Example of sequence that is not a moment sequence

Question

Can anyone please give me tips on how to show that the sequence $s =(1,1,1,1,0,0,\cdots)$ is not a moment sequence even though this sequence $s$ is positive definite. I know by Hamburger's theorem that a sequence is a moment sequence if and only if it is positive definite. In other word, positive definite sequences and moment sequences are the same but the question says show that it is not a moment sequence.

Answer 1

By the Cauchy-Schwarz inequality, a moment sequence has to be midpoint-log-convex: $$ \mathbb{E}[|X|^n]\cdot\mathbb{E}[|X|^{n+2}]\geq \mathbb{E}[|X|^{n+1}]^2 $$ i.e. has to fulfill a reversed Newton's inequality.
The sequence $1,1,\color{green}{1},\color{red}{1},\color{green}{0},0,0,\ldots$ has an evident issue.

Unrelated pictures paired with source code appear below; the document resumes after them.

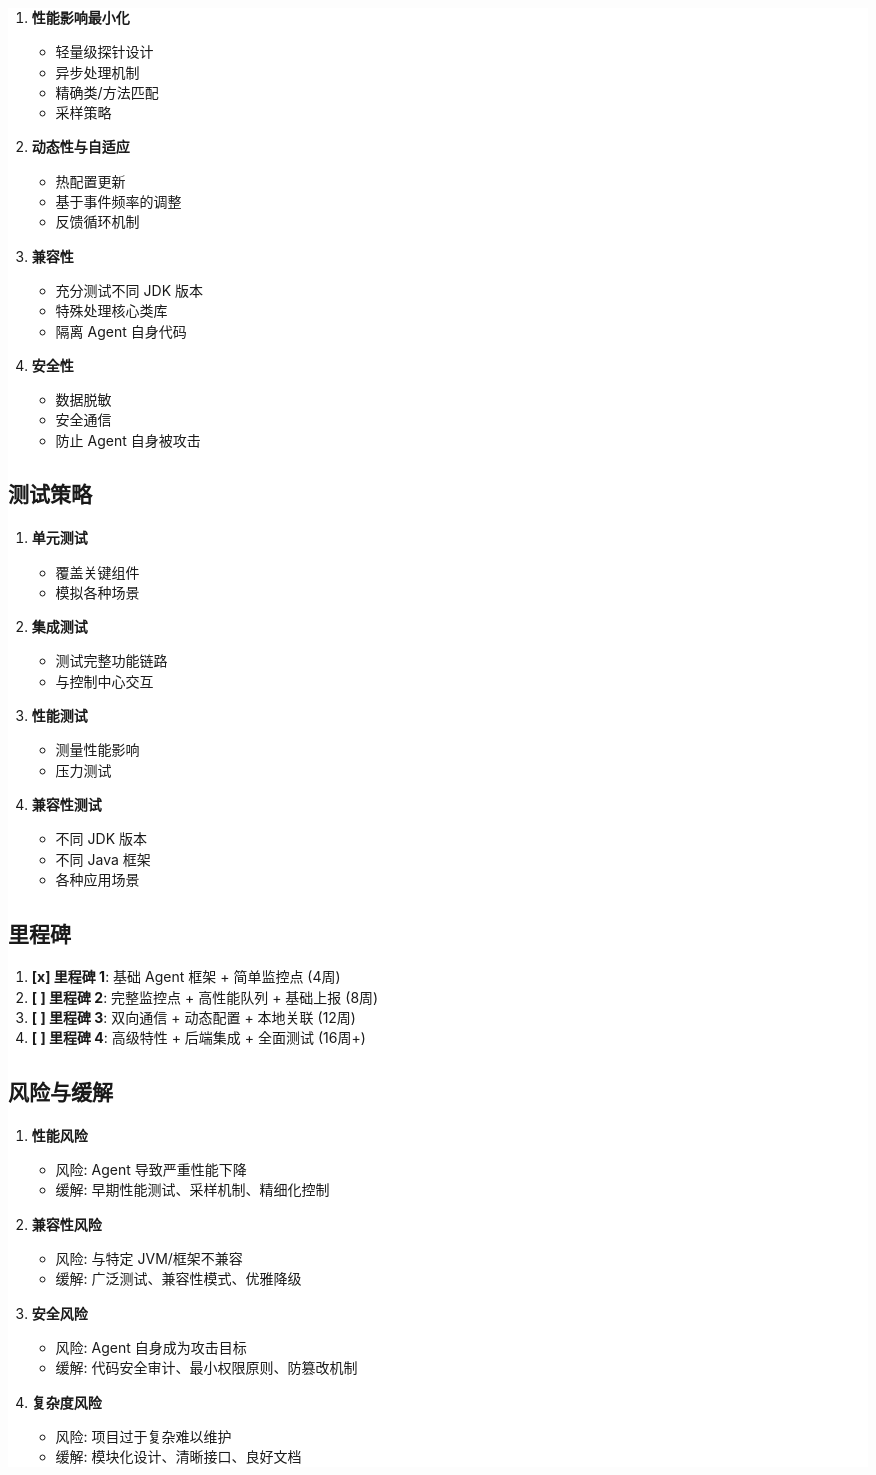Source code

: 1. **性能影响最小化**
   - 轻量级探针设计
   - 异步处理机制
   - 精确类/方法匹配
   - 采样策略

2. **动态性与自适应**
   - 热配置更新
   - 基于事件频率的调整
   - 反馈循环机制

3. **兼容性**
   - 充分测试不同 JDK 版本
   - 特殊处理核心类库
   - 隔离 Agent 自身代码

4. **安全性**
   - 数据脱敏
   - 安全通信
   - 防止 Agent 自身被攻击

## 测试策略

1. **单元测试**
   - 覆盖关键组件
   - 模拟各种场景

2. **集成测试**
   - 测试完整功能链路
   - 与控制中心交互

3. **性能测试**
   - 测量性能影响
   - 压力测试

4. **兼容性测试**
   - 不同 JDK 版本
   - 不同 Java 框架
   - 各种应用场景

## 里程碑

1. **[x] 里程碑 1**: 基础 Agent 框架 + 简单监控点 (4周)
2. **[ ] 里程碑 2**: 完整监控点 + 高性能队列 + 基础上报 (8周)
3. **[ ] 里程碑 3**: 双向通信 + 动态配置 + 本地关联 (12周)
4. **[ ] 里程碑 4**: 高级特性 + 后端集成 + 全面测试 (16周+)

## 风险与缓解

1. **性能风险**
   - 风险: Agent 导致严重性能下降
   - 缓解: 早期性能测试、采样机制、精细化控制

2. **兼容性风险**
   - 风险: 与特定 JVM/框架不兼容
   - 缓解: 广泛测试、兼容性模式、优雅降级

3. **安全风险**
   - 风险: Agent 自身成为攻击目标
   - 缓解: 代码安全审计、最小权限原则、防篡改机制

4. **复杂度风险**
   - 风险: 项目过于复杂难以维护
   - 缓解: 模块化设计、清晰接口、良好文档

You may also notice that the matrix $$ M = \begin{pmatrix} 1& 1 & 1 & 1 \\ 1 & \color{purple}{1} & \color{purple}{1} & 0 \\ 1 & \color{purple}{1} & \color{purple}{0} &0 \\ 1 & 0 & 0 & 0 \end{pmatrix}$$ is not positive definite since $-1$ is one of its eigenvalues / since the purple minor has determinant $-1$.